Actually, the official name is Radiology Associates Field at Jackie Robinson Ballpark.

No one, though, calls it that. It’s often affectionately referred to as “The Jack.’’

When the Brooklyn Dodgers signed Robinson out of the Negro Leagues in 1946, he was assigned to the Montreal Royals during spring training.

Robinson was scheduled to play for the Royals in Sanford and Jacksonville, but was turned away because of segregation laws.

The Dodgers asked Daytona Beach if it could host an exhibition game against the Royals, and the color barrier was broken on March 17.

Robinson went on to a hall of fame career that saw him become National League rookie of the year in 1947, play in six World Series and win a championship in 1955 for Brooklyn.

The original grandstand in the 4,200-seat park has wooden planks for walkways. The entrance has a gate made of iron that has old school written all over it. To the right is a statue of Robinson in uniform talking to two children.
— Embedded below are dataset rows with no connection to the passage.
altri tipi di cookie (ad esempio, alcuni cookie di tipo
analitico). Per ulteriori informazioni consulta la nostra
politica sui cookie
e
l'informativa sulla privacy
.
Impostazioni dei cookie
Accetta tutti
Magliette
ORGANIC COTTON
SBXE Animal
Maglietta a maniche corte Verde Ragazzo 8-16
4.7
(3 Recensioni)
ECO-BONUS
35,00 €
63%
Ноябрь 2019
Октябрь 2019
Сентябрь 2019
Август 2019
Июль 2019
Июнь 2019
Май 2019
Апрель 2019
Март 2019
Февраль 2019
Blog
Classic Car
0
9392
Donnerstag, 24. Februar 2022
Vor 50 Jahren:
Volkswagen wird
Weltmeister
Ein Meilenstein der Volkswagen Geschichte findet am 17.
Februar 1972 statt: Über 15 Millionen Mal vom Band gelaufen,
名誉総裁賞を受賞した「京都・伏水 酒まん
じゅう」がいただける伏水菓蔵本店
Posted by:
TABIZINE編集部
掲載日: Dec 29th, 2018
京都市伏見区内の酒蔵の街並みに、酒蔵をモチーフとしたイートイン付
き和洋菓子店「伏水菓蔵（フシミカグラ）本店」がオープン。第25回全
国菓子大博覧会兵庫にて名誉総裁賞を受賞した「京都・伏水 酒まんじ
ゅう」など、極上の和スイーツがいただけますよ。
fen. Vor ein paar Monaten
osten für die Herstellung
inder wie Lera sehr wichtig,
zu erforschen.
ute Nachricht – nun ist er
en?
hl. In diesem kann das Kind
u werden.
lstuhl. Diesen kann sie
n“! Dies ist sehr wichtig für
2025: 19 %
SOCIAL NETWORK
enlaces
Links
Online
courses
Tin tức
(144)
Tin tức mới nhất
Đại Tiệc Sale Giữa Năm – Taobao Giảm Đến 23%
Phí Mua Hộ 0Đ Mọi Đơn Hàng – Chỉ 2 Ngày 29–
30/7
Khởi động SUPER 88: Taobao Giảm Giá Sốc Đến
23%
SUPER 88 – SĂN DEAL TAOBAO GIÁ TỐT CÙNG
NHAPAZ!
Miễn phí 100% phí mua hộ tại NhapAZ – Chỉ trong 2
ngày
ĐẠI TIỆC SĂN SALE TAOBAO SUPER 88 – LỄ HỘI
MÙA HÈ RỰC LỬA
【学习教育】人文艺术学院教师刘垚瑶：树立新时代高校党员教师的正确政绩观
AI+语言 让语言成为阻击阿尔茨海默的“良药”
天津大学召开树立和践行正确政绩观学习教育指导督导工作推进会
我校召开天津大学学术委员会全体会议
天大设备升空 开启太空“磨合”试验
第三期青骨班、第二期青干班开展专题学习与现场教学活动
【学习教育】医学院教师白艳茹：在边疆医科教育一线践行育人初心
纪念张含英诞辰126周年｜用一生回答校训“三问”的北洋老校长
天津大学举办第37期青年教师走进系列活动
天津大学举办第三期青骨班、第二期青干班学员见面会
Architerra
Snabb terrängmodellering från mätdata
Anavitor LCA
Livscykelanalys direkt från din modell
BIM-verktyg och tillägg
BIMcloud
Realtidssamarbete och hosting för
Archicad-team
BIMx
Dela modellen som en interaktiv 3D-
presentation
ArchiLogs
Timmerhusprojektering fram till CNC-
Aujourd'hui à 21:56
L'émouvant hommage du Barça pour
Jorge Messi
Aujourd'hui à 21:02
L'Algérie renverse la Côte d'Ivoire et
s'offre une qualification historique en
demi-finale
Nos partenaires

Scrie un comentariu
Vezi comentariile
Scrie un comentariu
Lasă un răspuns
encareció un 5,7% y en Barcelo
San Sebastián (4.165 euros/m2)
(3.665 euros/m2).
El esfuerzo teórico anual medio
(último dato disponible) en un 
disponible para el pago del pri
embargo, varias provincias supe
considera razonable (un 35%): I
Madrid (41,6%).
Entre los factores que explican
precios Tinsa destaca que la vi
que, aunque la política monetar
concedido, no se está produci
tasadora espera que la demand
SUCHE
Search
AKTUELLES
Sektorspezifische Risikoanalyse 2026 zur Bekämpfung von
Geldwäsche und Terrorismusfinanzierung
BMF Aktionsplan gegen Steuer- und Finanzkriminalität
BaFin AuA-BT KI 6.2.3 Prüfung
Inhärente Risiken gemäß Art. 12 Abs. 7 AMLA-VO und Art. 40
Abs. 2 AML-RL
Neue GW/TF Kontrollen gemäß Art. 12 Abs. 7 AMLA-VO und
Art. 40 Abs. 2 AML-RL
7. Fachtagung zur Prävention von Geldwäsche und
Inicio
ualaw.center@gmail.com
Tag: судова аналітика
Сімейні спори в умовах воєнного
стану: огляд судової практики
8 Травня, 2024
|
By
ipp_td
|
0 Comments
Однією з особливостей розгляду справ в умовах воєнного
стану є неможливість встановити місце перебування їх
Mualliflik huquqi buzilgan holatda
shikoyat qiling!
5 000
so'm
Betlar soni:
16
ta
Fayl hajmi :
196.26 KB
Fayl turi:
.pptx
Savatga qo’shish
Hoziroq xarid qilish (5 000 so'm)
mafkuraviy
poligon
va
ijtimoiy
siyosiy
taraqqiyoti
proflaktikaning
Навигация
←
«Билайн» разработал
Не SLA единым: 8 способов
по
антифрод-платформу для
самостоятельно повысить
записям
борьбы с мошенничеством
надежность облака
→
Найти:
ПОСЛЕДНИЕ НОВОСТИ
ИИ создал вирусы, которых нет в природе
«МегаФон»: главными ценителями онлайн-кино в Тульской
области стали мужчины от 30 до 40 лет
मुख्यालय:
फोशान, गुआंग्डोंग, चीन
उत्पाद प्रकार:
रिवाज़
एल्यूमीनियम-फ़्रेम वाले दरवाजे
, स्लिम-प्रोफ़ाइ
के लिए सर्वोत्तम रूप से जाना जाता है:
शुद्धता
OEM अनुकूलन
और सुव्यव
This season, though, the old girl got a major upgrade when artificial turf was put down. The only dirt portions are the mound and batter’s box.

The home dugout is as large as both at Bill Davis Stadium in Columbus. The visiting team, though, has half the room, and that makes the players look as if they are in a subway car at rush hour in New York City.

Bethune-Cookman and the Class A Tortugas have been playing in the stadium since 1993.